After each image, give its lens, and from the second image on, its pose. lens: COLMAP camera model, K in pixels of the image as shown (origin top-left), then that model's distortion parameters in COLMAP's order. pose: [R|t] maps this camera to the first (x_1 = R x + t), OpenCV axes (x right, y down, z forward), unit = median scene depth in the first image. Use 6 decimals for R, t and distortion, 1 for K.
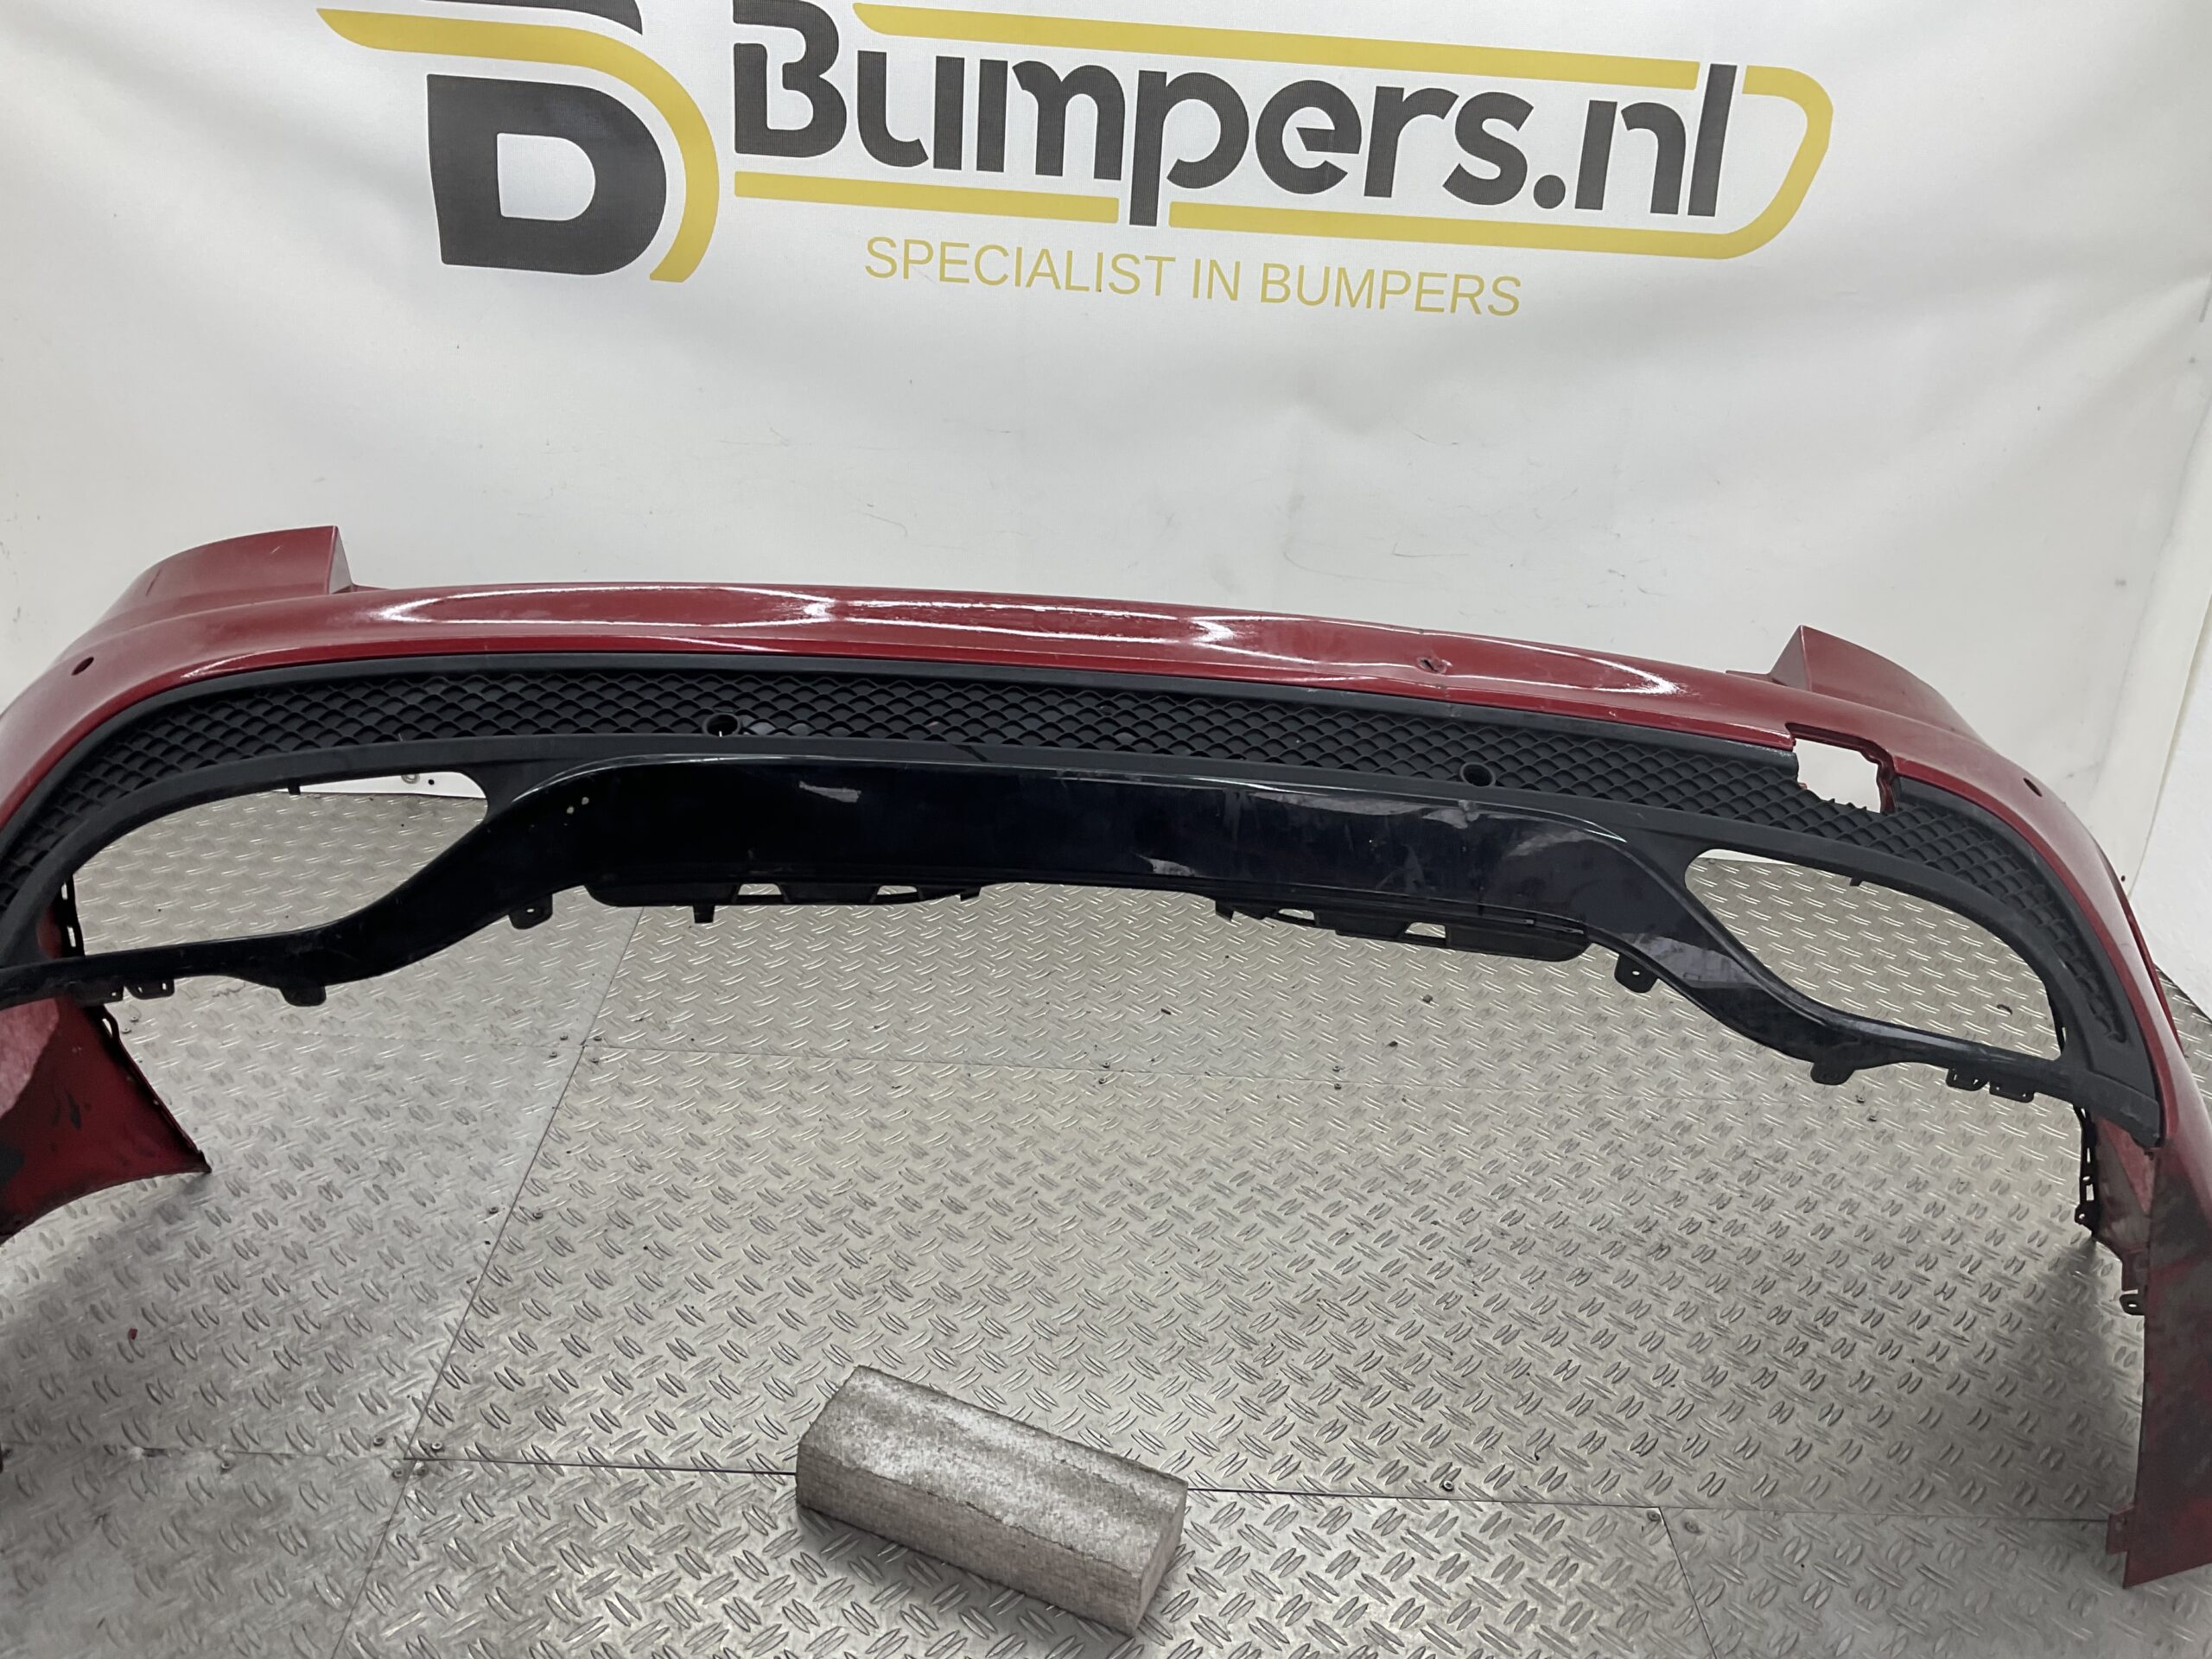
lens RADIAL K [[1833.8, 0, 1115.6], [0, 1833.8, 819.1], [0, 0, 1]] dist [0.051587, -0.086314]
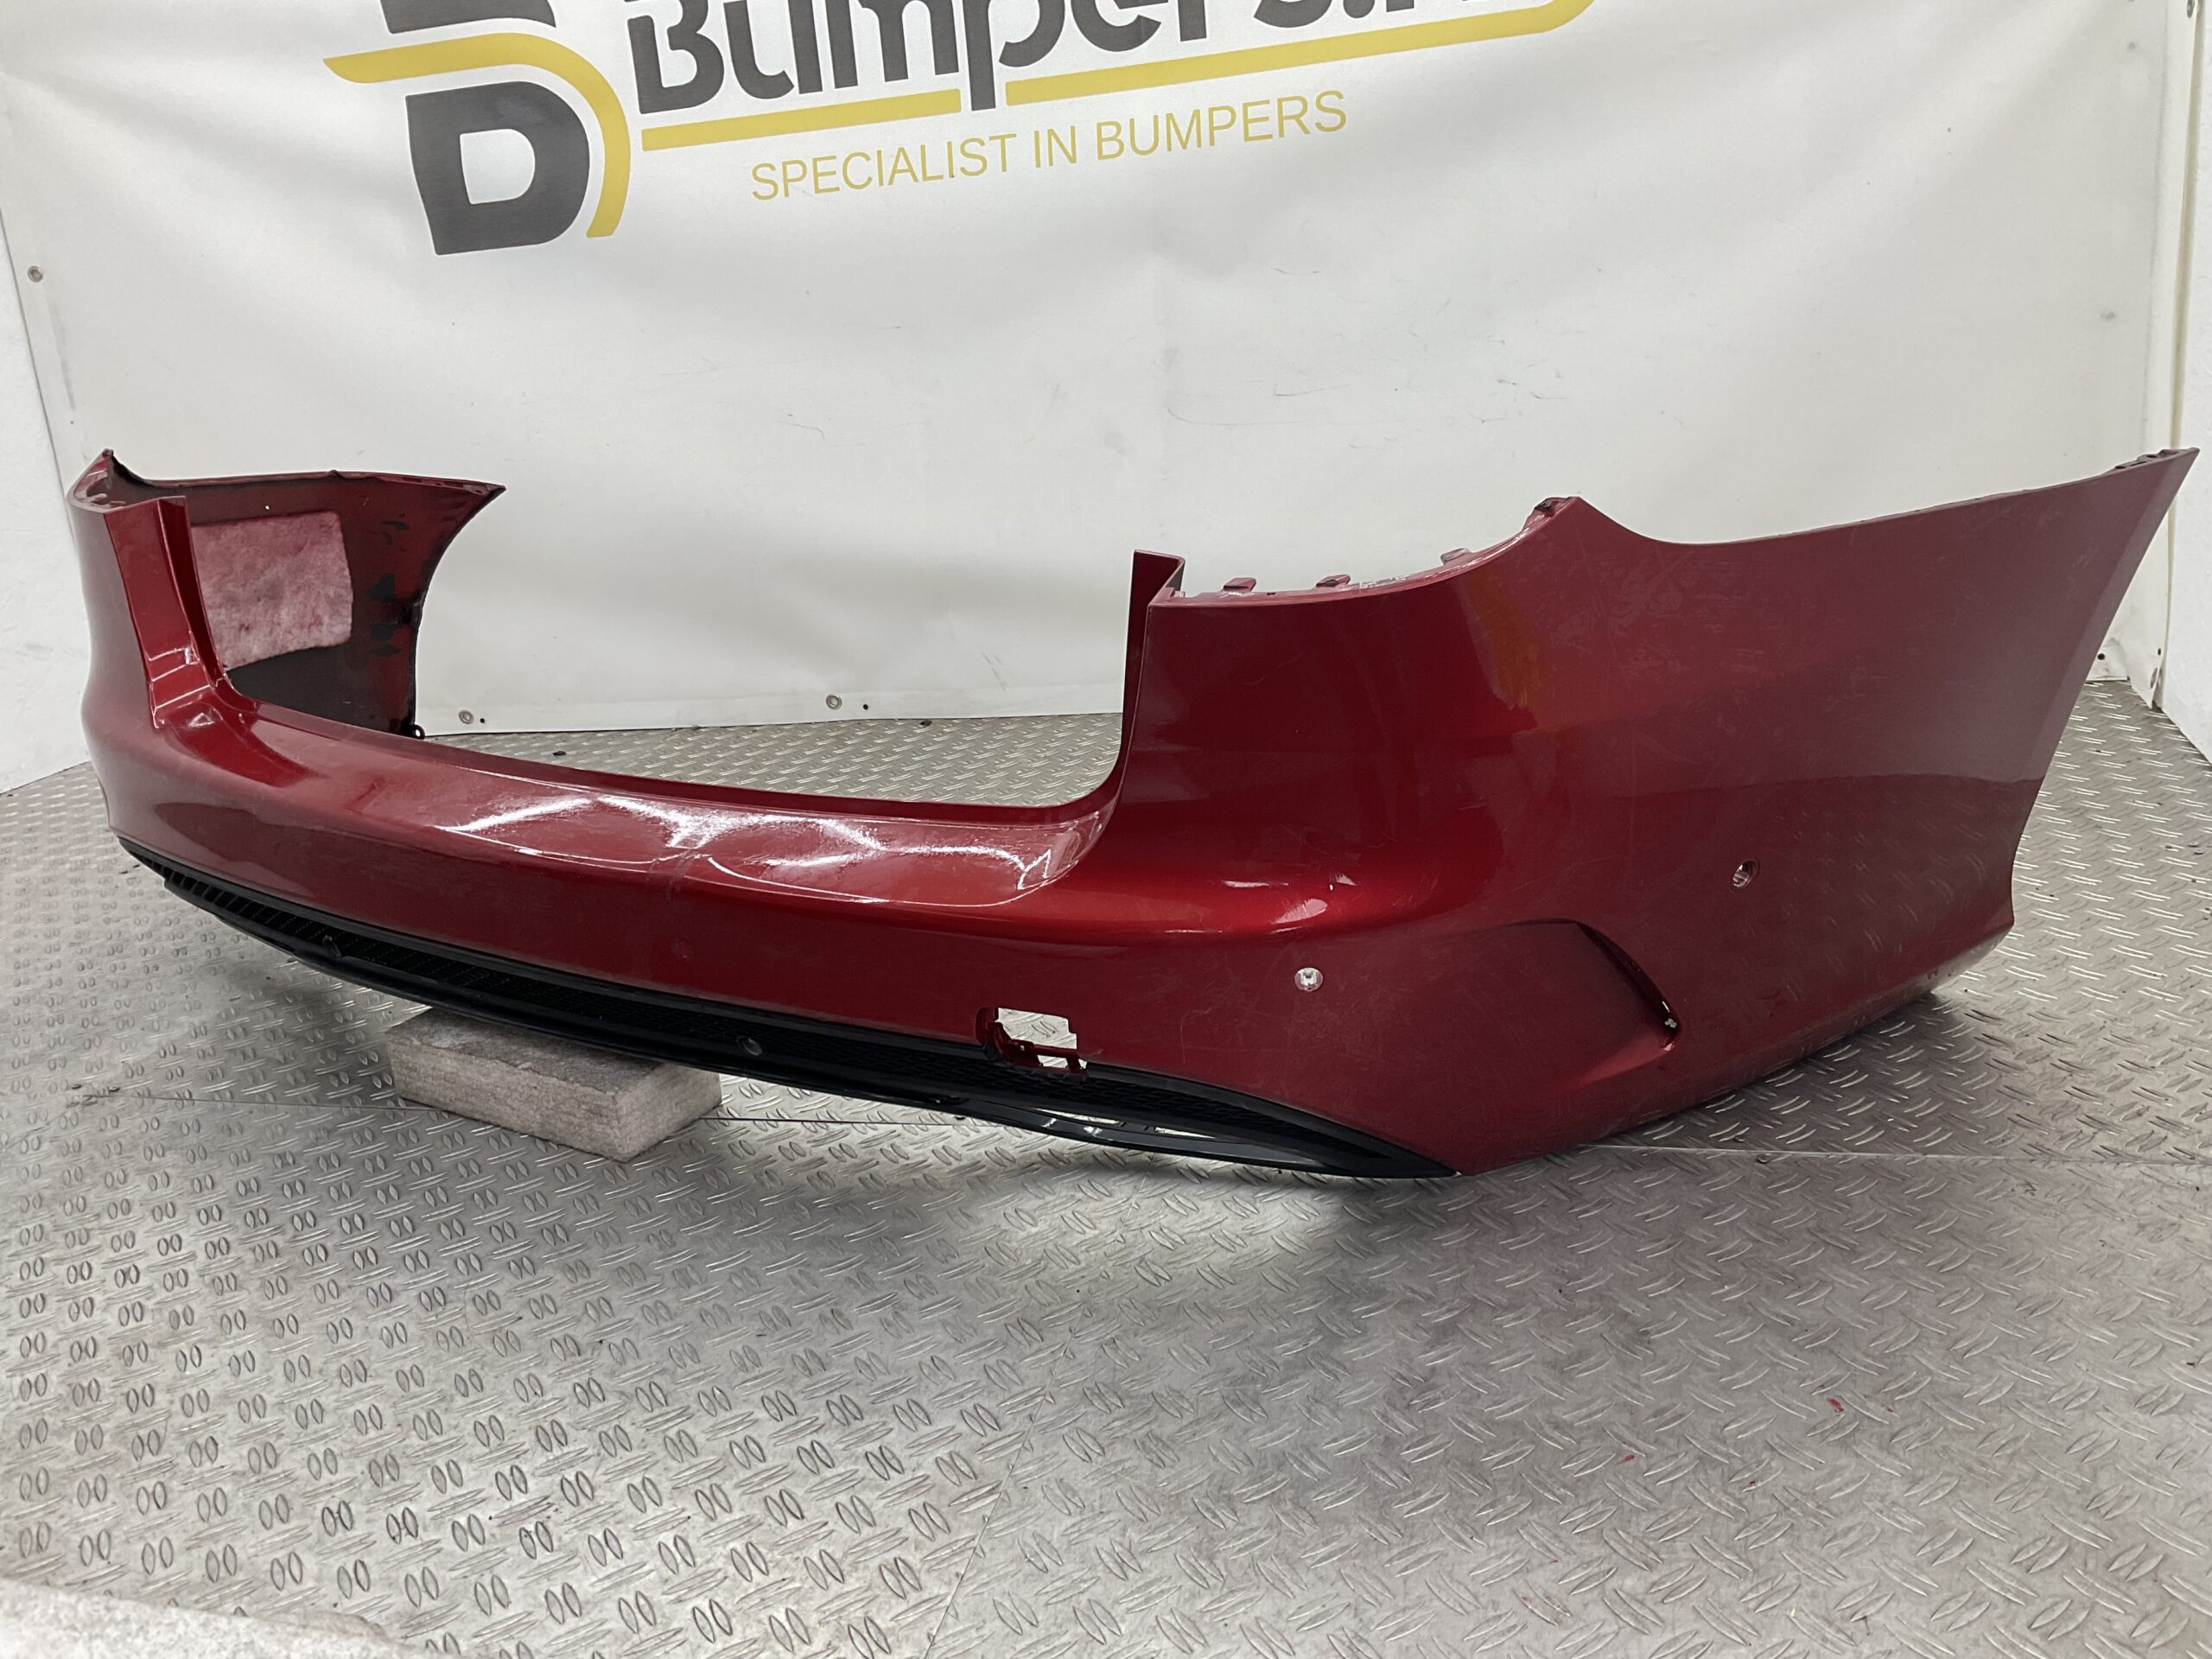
lens RADIAL K [[1833.8, 0, 1088.6], [0, 1833.8, 820.0], [0, 0, 1]] dist [0.051587, -0.086314]
pose [[0.951385, -0.075667, -0.298566, 0.362720], [0.043579, 0.992672, -0.112711, 0.211798], [0.304907, 0.094220, 0.947710, 0.041713]]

● ● ● ● ● ● ●

**About this exercise**:
Can you copy every line of the material above word for word, leaving the pictures out?

**Answer for the task**:
After each image, give its lens, and from the second image on, its pose. lens: COLMAP camera model, K in pixels of the image as shown (origin top-left), then that model's distortion parameters in COLMAP's order. pose: [R|t] maps this camera to the first (x_1 = R x + t), OpenCV axes (x right, y down, z forward), unit = median scene depth in the first image. Use 6 decimals for R, t and distortion, 1 for K.
lens RADIAL K [[1833.8, 0, 1115.6], [0, 1833.8, 819.1], [0, 0, 1]] dist [0.051587, -0.086314]
lens RADIAL K [[1833.8, 0, 1088.6], [0, 1833.8, 820.0], [0, 0, 1]] dist [0.051587, -0.086314]
pose [[0.951385, -0.075667, -0.298566, 0.362720], [0.043579, 0.992672, -0.112711, 0.211798], [0.304907, 0.094220, 0.947710, 0.041713]]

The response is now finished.